ASSIGNED TASK 1:
Answer these questions about the article on BIM-GIS integration:
(a) What infrastructure served as the study's case study, and where is it?
(b) According to the article, how does the scope of BIM differ from that of GIS?
(c) What was the GIS-derived data later used to create?

-.-.-

By Nidhi DhullReviewed by Susha Cheriyedath, M.Sc.Dec 2 2024A recent study published in Applied Sciences investigated the integration of Building Information Modeling (BIM) and Geographic Information Systems (GIS). The research utilized the Madrid Calle 30 ring road in Spain as a case study to illustrate the influence of BIM-GIS integration on the operation and maintenance of urban infrastructure.
Study: Integrating BIM and GIS for an Existing Infrastructure. Image Credit: Stanislau Valynkin/Shutterstock.com
Background
The integration of BIM and GIS is becoming increasingly important as the architecture, engineering, construction, and operation (AECO) sector continues to embrace digital transformation. While both technologies focus on organizing and analyzing information, they serve distinct purposes: BIM is designed for detailed work on a specific infrastructure, while GIS handles larger geographic areas.
These technologies are used throughout the lifecycle of infrastructure projects—from design and planning to management and maintenance. Integrating BIM and GIS offers the opportunity to improve decision-making at every stage. This is particularly valuable during the operation and maintenance (O&M) phase, where their combined use can help managers make more informed decisions and optimize resources efficiently.
Despite their benefits, BIM and GIS rely on different technologies and standards, which can create barriers to collaboration. Standardization is crucial for bridging these gaps and enabling seamless cooperation among stakeholders. This study looks at how BIM and GIS are advancing their approaches to standardization and explores how these efforts can support reliable integration between the two systems.
Methodology
This study utilized a BIM-GIS integration method for Calle 30, a ring road infrastructure in Madrid, Spain, to enhance O&M efficiency. The approach combined BIM for structural modeling and GIS methods for facility management (FM). The GIS-derived data was later used to create a BIM model, bridging the two systems.

-.-.-

ASSIGNED TASK 2: In the records, give the lines between the one holding "MINH PHỤNG MUSIC" and the one holding "ých zdrojov ju", inclusive, with "Showroom" changed to "Cửa hàng" and everything else left as it is. Omit the pictures.

-.-.-

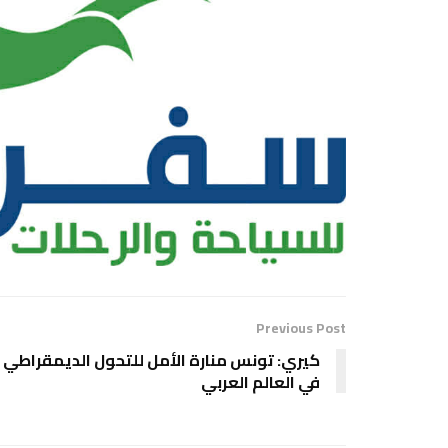
Previous Post
كيري: تونس منارة الأمل للتحول الديمقراطي
في العالم العربي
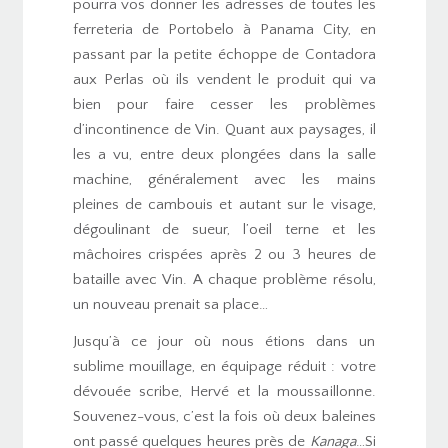
pourra vos donner les adresses de toutes les
ferreteria de Portobelo à Panama City, en
passant par la petite échoppe de Contadora
aux Perlas où ils vendent le produit qui va
bien pour faire cesser les problèmes
d’incontinence de Vin. Quant aux paysages, il
les a vu, entre deux plongées dans la salle
machine, généralement avec les mains
pleines de cambouis et autant sur le visage,
dégoulinant de sueur, l’oeil terne et les
mâchoires crispées après 2 ou 3 heures de
bataille avec Vin. A chaque problème résolu,
un nouveau prenait sa place…
Jusqu’à ce jour où nous étions dans un
sublime mouillage, en équipage réduit : votre
dévouée scribe, Hervé et la moussaillonne.
Souvenez-vous, c’est la fois où deux baleines
ont passé quelques heures près de
Kanaga
…Si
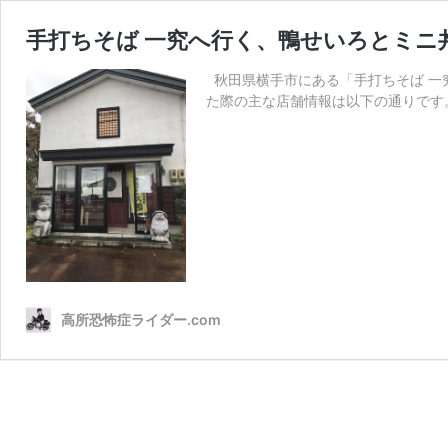
手打ちそば 一究へ行く、鴨せいろとミニ
秋田県横手市にある「手打ちそば 一
た際の主な店舗情報は以下の通りです。 
高所恐怖症ライダー.com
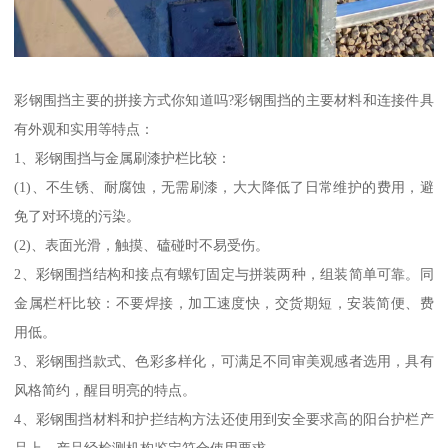
彩钢围挡主要的拼接方式你知道吗?彩钢围挡的主要材料和连接件具
有外观和实用等特点：
1、彩钢围挡与金属刷漆护栏比较：
(1)、不生锈、耐腐蚀，无需刷漆，大大降低了日常维护的费用，避
免了对环境的污染。
(2)、表面光滑，触摸、磕碰时不易受伤。
2、彩钢围挡结构和接点有螺钉固定与拼装两种，组装简单可靠。同
金属栏杆比较：不要焊接，加工速度快，交货期短，安装简便、费
用低。
3、彩钢围挡款式、色彩多样化，可满足不同审美观感者选用，具有
风格简约，醒目明亮的特点。
4、彩钢围挡材料和护拦结构方法还使用到安全要求高的阳台护栏产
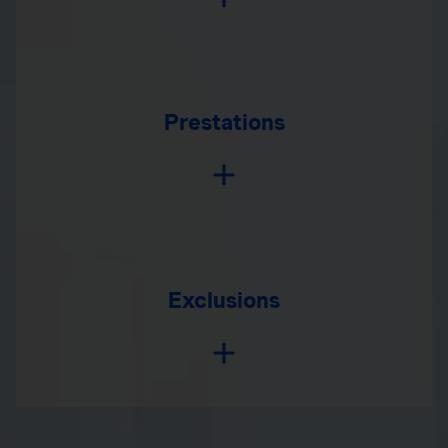
Prestations
Exclusions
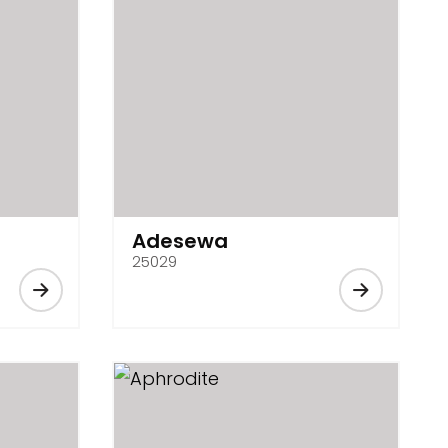
Adesewa
25029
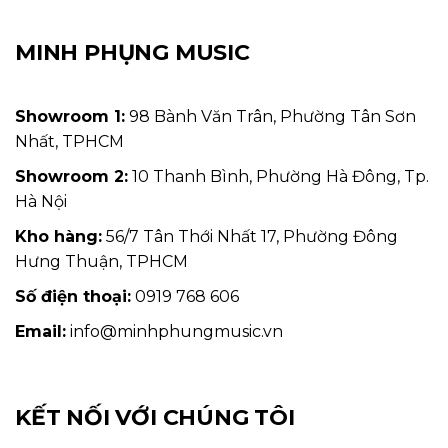
MINH PHỤNG MUSIC
Showroom 1:
98 Bành Văn Trân, Phường Tân Sơn
Nhất, TPHCM
Showroom 2:
10 Thanh Bình, Phường Hà Đông, Tp.
Hà Nội
Kho hàng:
56/7 Tân Thới Nhất 17, Phường Đông
Hưng Thuận, TPHCM
Số điện thoại:
0919 768 606
Email:
info@minhphungmusic.vn
KẾT NỐI VỚI CHÚNG TÔI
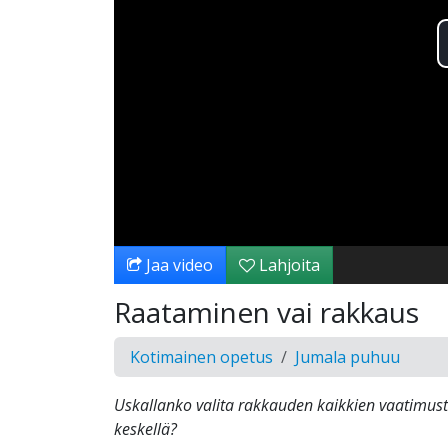
Jaa video
Lahjoita
Raataminen vai rakkaus
Kotimainen opetus
Jumala puhuu
Uskallanko valita rakkauden kaikkien vaatimuste
keskellä?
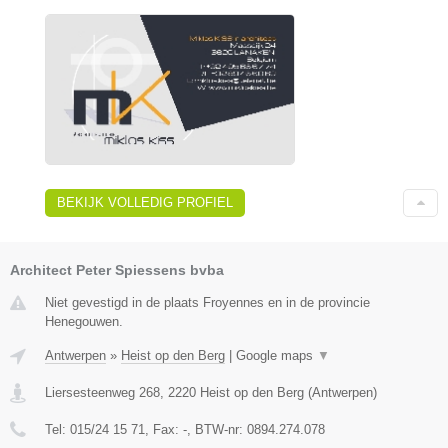
BEKIJK VOLLEDIG PROFIEL
Architect Peter Spiessens bvba
Niet gevestigd in de plaats Froyennes en in de provincie
Henegouwen.
Antwerpen
»
Heist op den Berg
|
Google maps
▼
Liersesteenweg 268
,
2220
Heist op den Berg
(
Antwerpen
)
Tel:
015/24 15 71
, Fax:
-
, BTW-nr:
0894.274.078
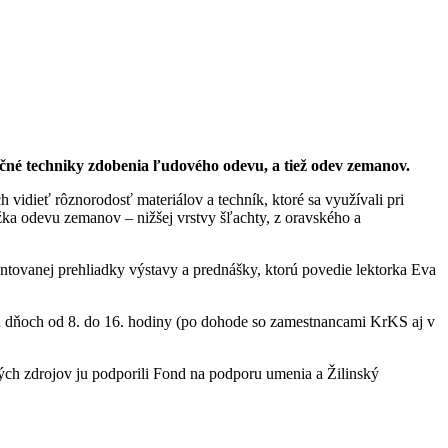
ičné techniky zdobenia ľudového odevu, a tiež odev zemanov.
idieť rôznorodosť materiálov a techník, ktoré sa využívali pri
žka odevu zemanov – nižšej vrstvy šľachty, z oravského a
tovanej prehliadky výstavy a prednášky, ktorú povedie lektorka Eva
ých dňoch od 8. do 16. hodiny (po dohode so zamestnancami KrKS aj v
ých zdrojov ju podporili Fond na podporu umenia a Žilinský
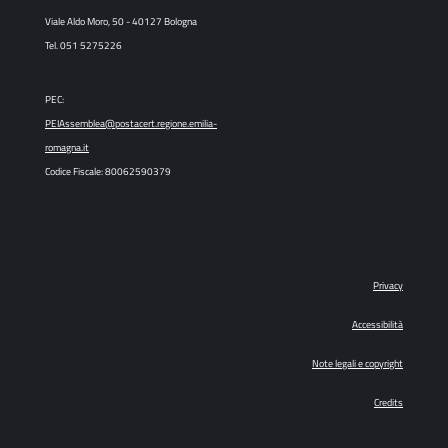
Viale Aldo Moro, 50 - 40127 Bologna
Tel. 051 5275226
PEC:
PEIAssemblea@postacert.regione.emilia-
romagna.it
Codice Fiscale: 80062590379
Privacy
Accessibilità
Note legali e copyright
Credits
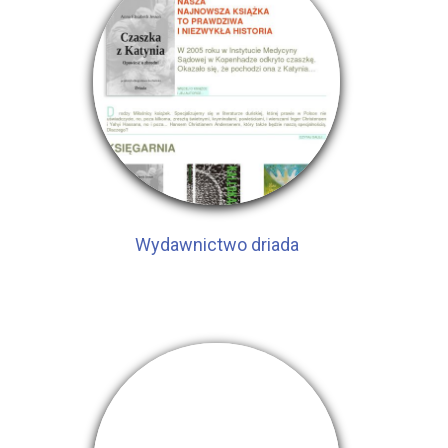
Wydawnictwo driada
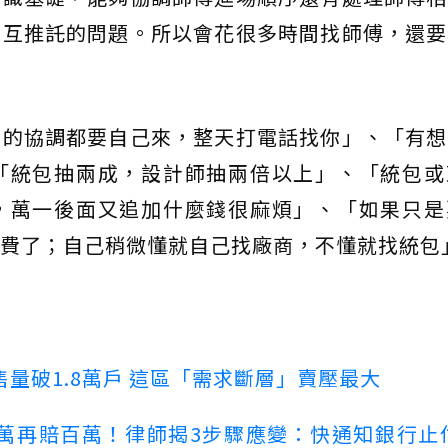
相互推託的問題。所以會花很多時間找師傅，還要
班的協調都要自己來，整天打電話找你」、「有想
「統包抽兩成，設計師抽兩倍以上」、「統包或
，萬一後面又追加什麼錢很麻煩」、「如果只是
費了；自己稍微懂就自己找廠商，不懂就找統包
量破1.8萬戶 這區「需求斷層」賣壓最大
萬再賠百萬！律師揭3步驟應變：快通知銀行止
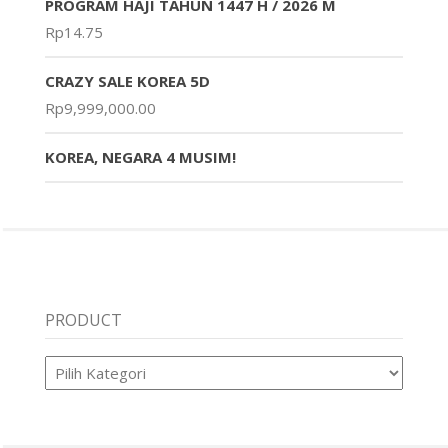
PROGRAM HAJI TAHUN 1447 H / 2026 M
Rp
14.75
CRAZY SALE KOREA 5D
Rp
9,999,000.00
KOREA, NEGARA 4 MUSIM!
PRODUCT
Product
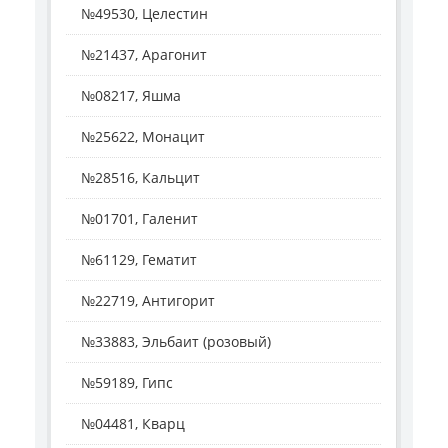
№49530, Целестин
№21437, Арагонит
№08217, Яшма
№25622, Монацит
№28516, Кальцит
№01701, Галенит
№61129, Гематит
№22719, Антигорит
№33883, Эльбаит (розовый)
№59189, Гипс
№04481, Кварц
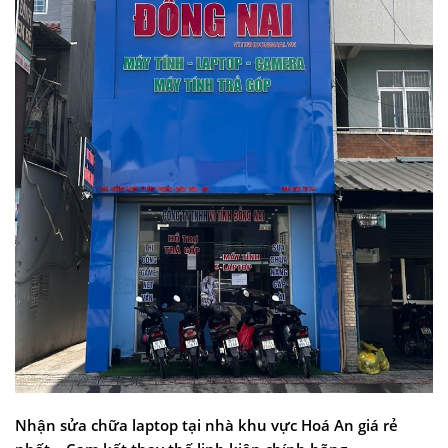
Nhận sửa chữa laptop tại nhà khu vực Hoá An giá rẻ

-.-.-

EXERCISE RESULT 1:
(a) The Calle 30 ring road in Madrid, Spain.
(b) BIM is designed for detailed work on a specific infrastructure, while GIS handles larger geographic areas.
(c) A BIM model.

EXERCISE RESULT 2:
MINH PHỤNG MUSIC
Cửa hàng 1:
98 Bành Văn Trân, Phường Tân Sơn
Nhất, TPHCM
Cửa hàng 2:
10 Thanh Bình, Phường Hà Đông, Tp.
Hà Nội
Kho hàng:
56/7 Tân Thới Nhất 17, Phường Đông
Hưng Thuận, TPHCM
Số điện thoại:
0919 768 606
Email:
info@minhphungmusic.vn
KẾT NỐI VỚI CHÚNG TÔI
Jaa video
Lahjoita
Raataminen vai rakkaus
Kotimainen opetus
Jumala puhuu
Uskallanko valita rakkauden kaikkien vaatimuste
keskellä?
BEKIJK VOLLEDIG PROFIEL
Architect Peter Spiessens bvba
Niet gevestigd in de plaats Froyennes en in de provincie
Henegouwen.
Antwerpen
»
Heist op den Berg
|
Google maps
▼
Liersesteenweg 268
,
2220
Heist op den Berg
(
Antwerpen
)
Tel:
015/24 15 71
, Fax:
-
, BTW-nr:
0894.274.078
ičné techniky zdobenia ľudového odevu, a tiež odev zemanov.
idieť rôznorodosť materiálov a techník, ktoré sa využívali pri
žka odevu zemanov – nižšej vrstvy šľachty, z oravského a
tovanej prehliadky výstavy a prednášky, ktorú povedie lektorka Eva
ých dňoch od 8. do 16. hodiny (po dohode so zamestnancami KrKS aj v
ých zdrojov ju podporili Fond na podporu umenia a Žilinský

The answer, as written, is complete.